Concordato Preventivo e Capacità Processuale: Le Chiavi dell'Ordinanza della Cassazione n. 17326/2025

Il mondo delle procedure concorsuali è intrinsecamente complesso e richiede costanti chiarimenti giurisprudenziali per garantire certezza del diritto e corretta applicazione delle norme. Tra queste, il concordato preventivo rappresenta uno strumento cruciale per la gestione della crisi d'impresa. L'Ordinanza della Corte di Cassazione n. 17326 del 27 giugno 2025, relativa alla controversia tra S. C. e Z. P., si inserisce in questo contesto, offrendo un'interpretazione fondamentale sulla legittimazione processuale dell'imprenditore in concordato preventivo con cessione dei beni e sul ruolo del liquidatore giudiziale.

Il Concordato Preventivo con Cessione dei Beni: Un Quadro Generale

Il concordato preventivo è una procedura concorsuale che permette a un'impresa in stato di crisi o insolvenza di evitare il fallimento, proponendo ai propri creditori un accordo per la ristrutturazione del debito.

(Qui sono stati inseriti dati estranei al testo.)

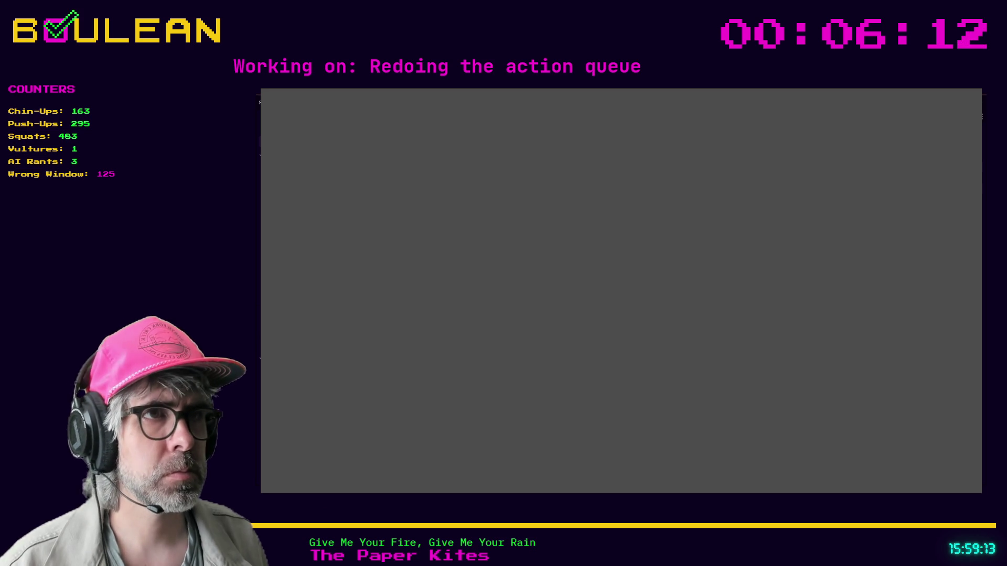
key(F5)
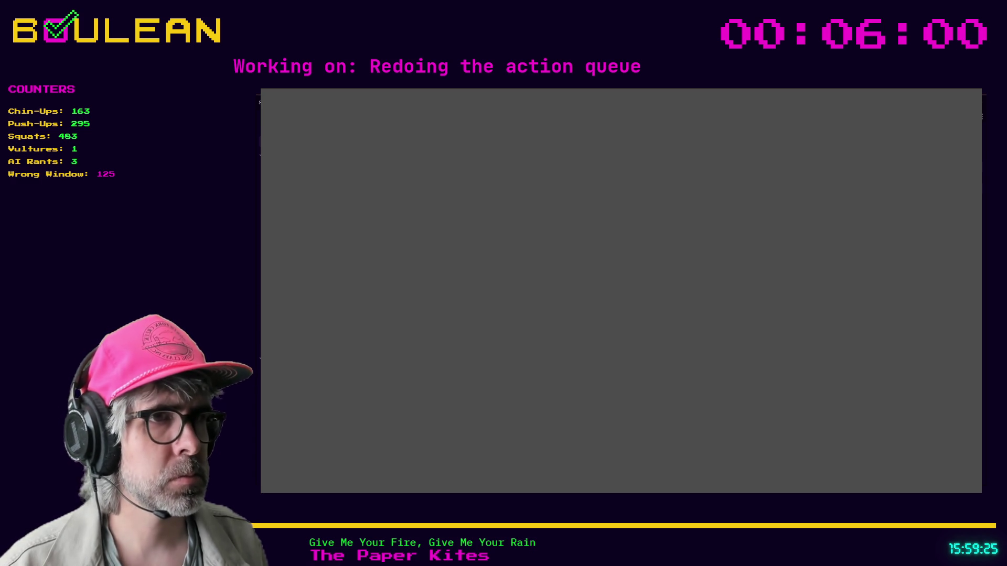
key(F5)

Una delle modalità previste è la "cessione dei beni ai creditori", dove l'imprenditore si impegna a cedere tutti o parte dei suoi beni per la liquidazione e il soddisfacimento dei creditori. A differenza del fallimento, il concordato preventivo non comporta lo "spossessamento" dell'imprenditore, il quale mantiene la gestione e l'amministrazione dei suoi beni, seppur sotto la vigilanza degli organi della procedura. Questa distinzione è cruciale e sta alla base della pronuncia della Cassazione.

La Legittimazione Processuale e il Litisconsorzio Necessario: La Posizione della Cassazione

La questione centrale affrontata dall'Ordinanza n. 17326/2025 riguarda la necessità o meno di integrare il contraddittorio nei confronti del liquidatore giudiziale quando l'omologazione del concordato preventivo con cessione dei beni interviene nel corso di un giudizio di appello che vede coinvolto il debitore. In altre parole: il liquidatore deve partecipare obbligatoriamente a tutte le cause in cui è coinvolta l'impresa in concordato?

La Corte d'Appello di Roma aveva rigettato una precedente istanza e la Cassazione, confermando un orientamento ormai consolidato, ha ribadito principi fondamentali in materia. Vediamo la massima per esteso:

L'omologazione del concordato preventivo con cessione dei beni ai creditori, intervenuta nel corso di un giudizio di appello nei confronti del debitore, esclude la necessità di integrare il contraddittorio nei confronti del liquidatore giudiziale, che ha legittimazione processuale nelle sole controversie relative a questioni liquidatorie e distributive, ma non anche in quelle di accertamento delle ragioni di credito e di pagamento dei relativi debiti, ancorché influenti sul riparto che segue le operazioni di liquidazione, rispetto alle quali non è configurabile alcun litisconsorzio necessario poiché l'accesso alla suddetta procedura concorsuale non determina lo spossessamento dell'imprenditore e la perdita della sua capacità di stare in giudizio.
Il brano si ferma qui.